Please excuse my digression. This reminds me of a flood of memories. My late best friend, of Japanese decent who was born in Nebraska but soon as a small child on a bus in Tokyo when Jimmy Doolittle came through; bus stopped and passengers scattered for shelter, he was too small to understand why everyone was running. Later he attended U. of Tokyo to get an engineering degree in 3 yrs, a very strict entrance exam required all questions be answered IN INK & any strikeouts or erasures meant zero for that question. He told me one of the questions was deceptively simple but with a very complex solution, and only one applicant got the answer - that person turned out to be a genius. I asked him for the answer, and he said he could only give an "approximate" solution. He got his degree, then came to U.S. to work in L.A., but U.S. would not recognize his degree, so he went to UCLA to again get his degree. I met him at work that year and became good friends. I later found out he could do calculus in his head. He's responsible for getting me into b/w darkroom work and that I should follow his lead by getting two Leica M3's - one for color and one for b/w. He had no idea what he started. He so loved mathematics - one Sunday morning I knocked on his door to join me for breakfast out and he looked like he'd been up all night. I asked if he was OK, and he said he'd been up until after 3 a.m. doing some math and listening to Beethoven; he had calculations/papers spread all over the floor. That's how he was relaxing instead of sleeping. What a guy!

Jim Andrada
22-May-2014, 23:15
I have a friend in Japan who is from Akita (where the Akita dog is from.) It's one of the snowiest inhabited places anywhere as they get all the snow that forms when the cold air from Siberia picks up moisture over the Sea of Japan and dumps it when it hits the mountains in Akita (So called "Lake Effect" on steroids)
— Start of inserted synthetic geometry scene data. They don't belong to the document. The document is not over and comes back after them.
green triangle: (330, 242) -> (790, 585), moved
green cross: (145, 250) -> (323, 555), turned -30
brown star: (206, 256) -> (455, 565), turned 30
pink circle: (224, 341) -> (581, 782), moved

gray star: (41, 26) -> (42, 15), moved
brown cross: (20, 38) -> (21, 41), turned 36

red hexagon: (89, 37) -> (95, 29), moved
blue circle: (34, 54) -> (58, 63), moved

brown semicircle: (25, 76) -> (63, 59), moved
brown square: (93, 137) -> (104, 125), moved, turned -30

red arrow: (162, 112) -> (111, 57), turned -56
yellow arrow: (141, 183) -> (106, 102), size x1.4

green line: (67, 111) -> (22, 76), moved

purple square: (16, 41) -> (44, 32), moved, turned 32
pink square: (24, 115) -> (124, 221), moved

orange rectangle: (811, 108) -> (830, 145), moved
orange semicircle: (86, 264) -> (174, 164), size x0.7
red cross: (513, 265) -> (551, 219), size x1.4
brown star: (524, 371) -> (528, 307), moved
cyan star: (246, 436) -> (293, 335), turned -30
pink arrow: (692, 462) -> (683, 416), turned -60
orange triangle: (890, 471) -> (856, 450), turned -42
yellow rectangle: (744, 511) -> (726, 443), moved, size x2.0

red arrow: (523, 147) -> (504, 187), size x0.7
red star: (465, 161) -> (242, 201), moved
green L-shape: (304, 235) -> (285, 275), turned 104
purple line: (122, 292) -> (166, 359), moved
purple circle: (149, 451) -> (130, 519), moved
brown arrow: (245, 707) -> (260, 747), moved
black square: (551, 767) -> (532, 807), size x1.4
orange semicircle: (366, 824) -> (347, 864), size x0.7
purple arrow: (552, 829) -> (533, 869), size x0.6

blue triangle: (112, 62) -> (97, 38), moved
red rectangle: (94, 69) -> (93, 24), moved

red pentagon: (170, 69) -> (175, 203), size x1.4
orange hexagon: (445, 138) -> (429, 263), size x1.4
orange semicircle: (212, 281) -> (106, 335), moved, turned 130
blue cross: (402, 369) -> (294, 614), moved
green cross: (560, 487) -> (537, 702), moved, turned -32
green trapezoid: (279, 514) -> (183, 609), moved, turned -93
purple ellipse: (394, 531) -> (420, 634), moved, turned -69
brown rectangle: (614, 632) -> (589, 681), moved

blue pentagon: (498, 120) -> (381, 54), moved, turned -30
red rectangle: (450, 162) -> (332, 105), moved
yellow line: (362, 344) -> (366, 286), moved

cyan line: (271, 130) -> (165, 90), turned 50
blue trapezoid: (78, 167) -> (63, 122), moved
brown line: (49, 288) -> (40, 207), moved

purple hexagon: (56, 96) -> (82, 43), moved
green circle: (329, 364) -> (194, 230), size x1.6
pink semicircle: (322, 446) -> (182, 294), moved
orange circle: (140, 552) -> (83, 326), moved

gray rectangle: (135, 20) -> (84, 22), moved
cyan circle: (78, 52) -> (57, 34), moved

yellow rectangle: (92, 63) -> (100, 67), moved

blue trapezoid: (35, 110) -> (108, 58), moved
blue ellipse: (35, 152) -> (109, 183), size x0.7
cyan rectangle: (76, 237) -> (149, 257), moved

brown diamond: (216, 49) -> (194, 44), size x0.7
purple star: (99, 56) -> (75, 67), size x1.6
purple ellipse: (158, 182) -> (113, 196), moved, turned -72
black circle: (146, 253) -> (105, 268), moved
The old houses had a 3rd story attic with an exit door so you could get out in the winter. He said that you had to be careful not to walk into the electric lines. In the old days they used to tunnel under the snow and stores and restaurants would even be open in the tunnels. To this day they plant before the snow melts or there won't be enough growing time. Wonderful place. How I could have lived in Japan all those years without a LF camera is beyond me. I'm trying to plan a kit to take with me next trip to try to rectify the omission!

Drew Wiley
23-May-2014, 10:49
Not exactly the same place, but I see the entire road to the popular Cascade Pass trailhead will be closed after Labor Day this year for road repairs. So I scratched
that one off my list of potential hikes this year.